**EXERCISE**
From the items below, gather every line that contains the word "ارسال".

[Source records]

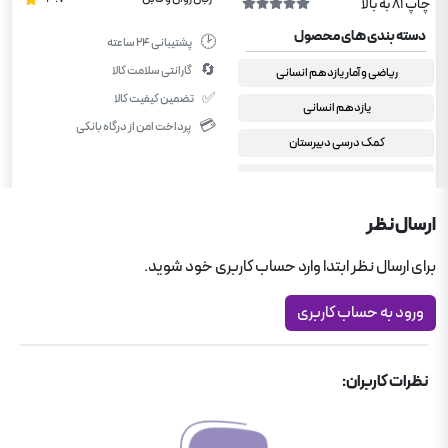
چاپ 81 به بالا
دسته بندی های محصول
🕑
پشتیبانی ۲۴ ساعته
🔄
گارانتی سلامت کالا
ریاضی و آمار یازدهم انسانی
✅
تضمین کیفیت کالا
یازدهم انسانی
💳
پرداخت امن از درگاه بانکی
کمک درسی دبیرستان
نمونه سوالات امتحانی بنی هاشمی
کمک درسی دبیرستان
ارسال نظر
برای ارسال نظر ابتدا وارد حساب کاربری خود شوید.
ورود به حساب کاربری
نظرات کاربران:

**RESULT FOR THIS TASK**
ارسال نظر
برای ارسال نظر ابتدا وارد حساب کاربری خود شوید.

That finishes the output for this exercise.